====== ENTRIES PROVIDED

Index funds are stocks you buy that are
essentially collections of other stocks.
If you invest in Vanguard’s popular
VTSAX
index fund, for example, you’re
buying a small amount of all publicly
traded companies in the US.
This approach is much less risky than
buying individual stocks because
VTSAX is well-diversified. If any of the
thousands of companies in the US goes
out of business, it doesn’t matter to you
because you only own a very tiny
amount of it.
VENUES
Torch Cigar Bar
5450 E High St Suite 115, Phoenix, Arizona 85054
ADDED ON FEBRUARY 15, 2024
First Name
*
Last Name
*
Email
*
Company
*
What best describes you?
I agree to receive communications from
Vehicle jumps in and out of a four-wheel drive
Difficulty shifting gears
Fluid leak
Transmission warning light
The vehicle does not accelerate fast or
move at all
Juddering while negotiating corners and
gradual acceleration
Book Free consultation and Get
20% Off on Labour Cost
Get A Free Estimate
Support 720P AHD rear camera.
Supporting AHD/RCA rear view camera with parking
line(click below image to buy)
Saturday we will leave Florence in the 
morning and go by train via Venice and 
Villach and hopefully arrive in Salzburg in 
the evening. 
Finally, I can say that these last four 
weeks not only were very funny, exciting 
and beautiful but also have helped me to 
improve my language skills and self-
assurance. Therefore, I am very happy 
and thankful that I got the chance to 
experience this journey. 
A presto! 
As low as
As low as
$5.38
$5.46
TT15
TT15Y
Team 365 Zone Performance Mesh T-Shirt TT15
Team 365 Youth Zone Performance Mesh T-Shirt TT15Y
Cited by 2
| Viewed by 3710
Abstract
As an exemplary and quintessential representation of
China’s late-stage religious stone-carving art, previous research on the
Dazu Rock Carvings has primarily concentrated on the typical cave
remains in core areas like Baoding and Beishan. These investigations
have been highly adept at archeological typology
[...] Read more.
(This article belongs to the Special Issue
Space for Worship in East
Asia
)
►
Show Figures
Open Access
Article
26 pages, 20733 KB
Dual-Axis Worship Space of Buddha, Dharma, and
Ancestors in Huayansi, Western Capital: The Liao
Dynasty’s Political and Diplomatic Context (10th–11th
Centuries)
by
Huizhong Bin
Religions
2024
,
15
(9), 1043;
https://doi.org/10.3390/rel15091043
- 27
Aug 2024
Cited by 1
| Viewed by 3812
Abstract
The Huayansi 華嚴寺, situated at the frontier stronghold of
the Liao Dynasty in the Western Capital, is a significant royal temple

============
====== ENTRIES PROVIDED

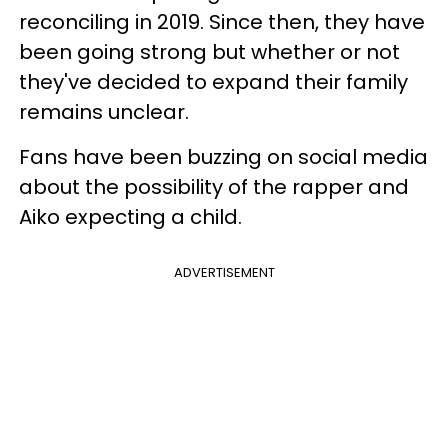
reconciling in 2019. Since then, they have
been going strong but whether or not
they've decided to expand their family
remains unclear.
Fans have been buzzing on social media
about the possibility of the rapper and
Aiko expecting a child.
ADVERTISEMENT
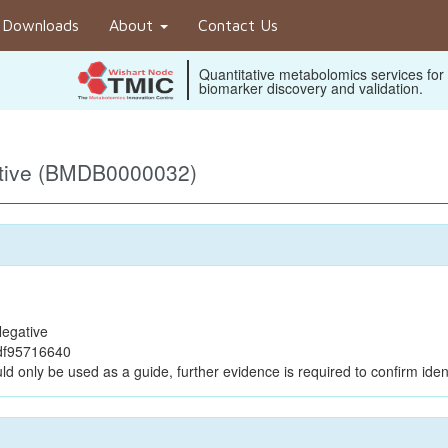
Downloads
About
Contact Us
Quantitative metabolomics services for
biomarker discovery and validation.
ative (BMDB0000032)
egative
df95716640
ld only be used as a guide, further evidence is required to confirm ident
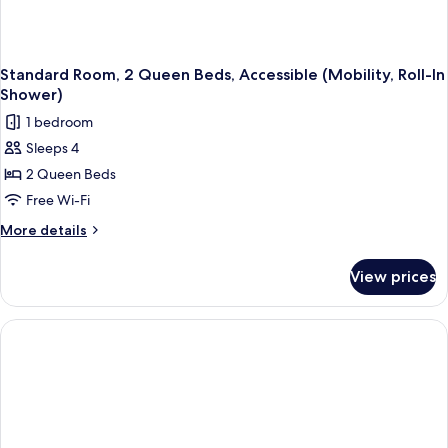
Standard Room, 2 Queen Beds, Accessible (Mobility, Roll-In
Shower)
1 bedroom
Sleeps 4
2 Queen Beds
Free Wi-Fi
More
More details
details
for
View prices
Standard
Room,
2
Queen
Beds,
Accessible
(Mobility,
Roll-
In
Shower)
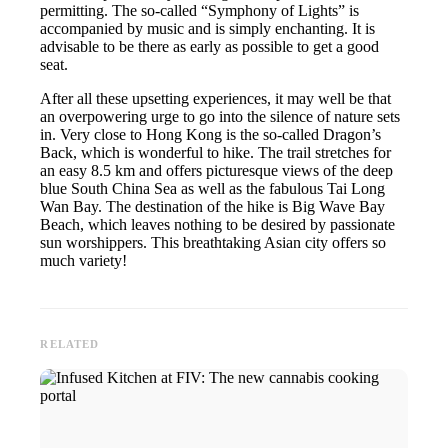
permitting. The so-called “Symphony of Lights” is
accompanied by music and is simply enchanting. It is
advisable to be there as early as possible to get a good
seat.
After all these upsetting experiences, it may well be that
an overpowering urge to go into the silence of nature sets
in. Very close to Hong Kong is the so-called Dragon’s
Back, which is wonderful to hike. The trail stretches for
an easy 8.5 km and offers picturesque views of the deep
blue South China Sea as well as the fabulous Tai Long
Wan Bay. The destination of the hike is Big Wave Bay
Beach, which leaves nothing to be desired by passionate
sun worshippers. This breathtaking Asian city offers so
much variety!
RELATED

============
====== ENTRIES PROVIDED

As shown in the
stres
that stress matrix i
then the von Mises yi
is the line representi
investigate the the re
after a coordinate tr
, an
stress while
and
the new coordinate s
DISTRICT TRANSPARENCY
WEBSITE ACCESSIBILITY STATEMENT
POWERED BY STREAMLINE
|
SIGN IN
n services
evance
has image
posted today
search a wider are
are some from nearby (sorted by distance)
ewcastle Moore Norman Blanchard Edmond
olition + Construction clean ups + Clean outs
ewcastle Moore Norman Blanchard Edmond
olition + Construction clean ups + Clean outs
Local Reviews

============

▶ WHAT YOU ARE ASKED TO DO: Please gather every line of the records that contains the word "Beds".

▶ RESULT OF THE EXERCISE:
Standard Room, 2 Queen Beds, Accessible (Mobility, Roll-In
2 Queen Beds
Beds,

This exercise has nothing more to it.